2012 Olympic Games: How USA-Canada Soccer Match Changes the Sport

Dustin HullAnalyst IAugust 6, 2012

MANCHESTER, ENGLAND - AUGUST 06: Alex Morgan #13 of the United States celebrates with her team-mates after scoring the winning goal in extra time during the Women's Football Semi Final match between Canada and USA, on Day 10 of the London 2012 Olympic Games at Old Trafford on August 6, 2012 in Manchester, England. (Photo by Stanley Chou/Getty Images)
Stanley Chou/Getty Images

The USA women's soccer team will move on to the gold medal match of the 2012 Olympics having beaten Canada 4-3 in the second of two semifinal games.

But how the game was played, on top of the significance of it, is what will progress the sport of women's soccer for both countries.

What was so different about this game between the U.S. and their neighbors to the north? Maybe it was the constant determination, advanced skill set or extreme endurance that set it apart.

That could have indeed been the case, with what looked like two countries playing to win like their lives depended on it. This game also showed an advancement of overall play with how the women's game is not only increasing in talent and speed, but also in the constant persistence of the tired athletes late in the game.

The game itself, which went to the 122nd minute, was enough to make any casual soccer fan run around his or her living room in celebration over a goal or fall to their knees over a near miss.

The Olympics help bring that to the game with added attention due to the fact the players are representing their respected countries.

But how the games are played—how the one between USA and Canada was played—is what brands a mark on the game in the long-run.

Maybe it was the stars of these two teams that are taking this game to the next level and inspiring the youth of their countries.

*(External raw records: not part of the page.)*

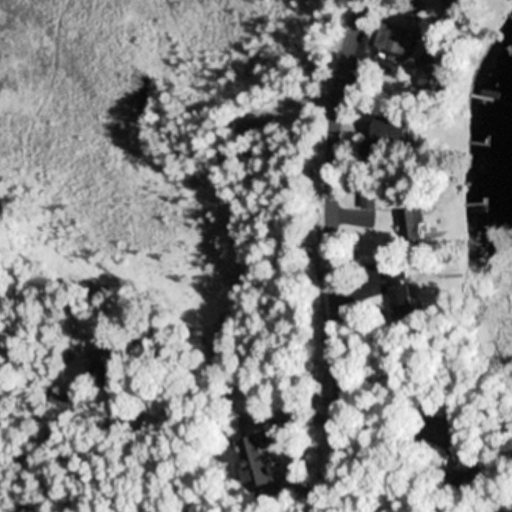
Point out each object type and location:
building: (455, 4)
building: (458, 7)
building: (414, 11)
building: (398, 41)
building: (400, 41)
building: (434, 69)
building: (437, 69)
building: (393, 129)
building: (391, 132)
building: (371, 196)
building: (383, 197)
building: (414, 226)
building: (414, 227)
road: (339, 253)
building: (399, 269)
building: (401, 292)
building: (405, 301)
building: (383, 315)
building: (110, 372)
building: (110, 373)
building: (62, 400)
building: (428, 405)
building: (61, 408)
road: (489, 461)
building: (256, 462)
building: (256, 462)
road: (419, 475)
building: (461, 477)
building: (463, 477)
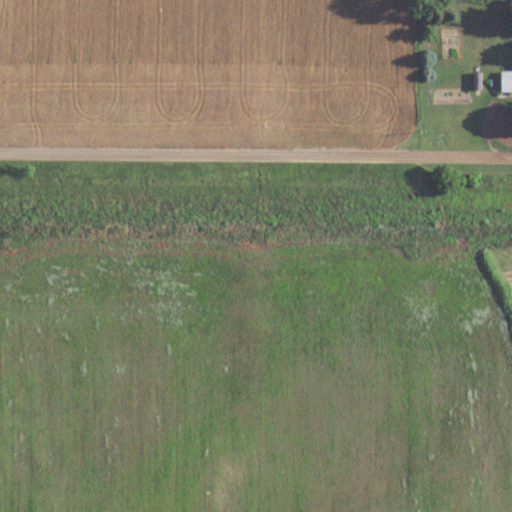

There are plenty of players that have done just that, whether it's the power and greatness Abby Wambach has shown for the U.S. or the way Megan Rapinoe has become an electric and memorable member of Team USA.

Or perhaps it's Christine Sinclair, who completely dominated the game with a hat trick, or Alex Morgan, the athlete of the future for women's soccer who could have the most impact in the United States since Mia Hamm broke onto the scene.

Maybe it was the back-and-forth play, the drama that unfolded into what became the climax of all climaxes.

Sinclair put on one of the greatest shows in Olympic history, while Megan Rapinoe scored on a corner kick that many couldn't at first comprehend.

And then came the winning goal, in that 122nd minute, by the slumping (at least by her standards) Morgan.

She hadn't scored in three matches, but told NBC Sports Network that "As long as we friggin' score" it didn't matter how they won. So maybe it's teamwork. After all, Sinclair scored three goals, but her team still fell short.

There were bigger stars with more skill. There was a will to win that can't be matched. There was even anticipation and controversy, especially after Canada coach John Herdman's comments before the match.

It all created what will likely go down as the best team sports games of the London Olympics, something truly special for women's soccer.

But above all, the North American teams who competed have brought the game to new heights for those who could very well one day follow in their footsteps.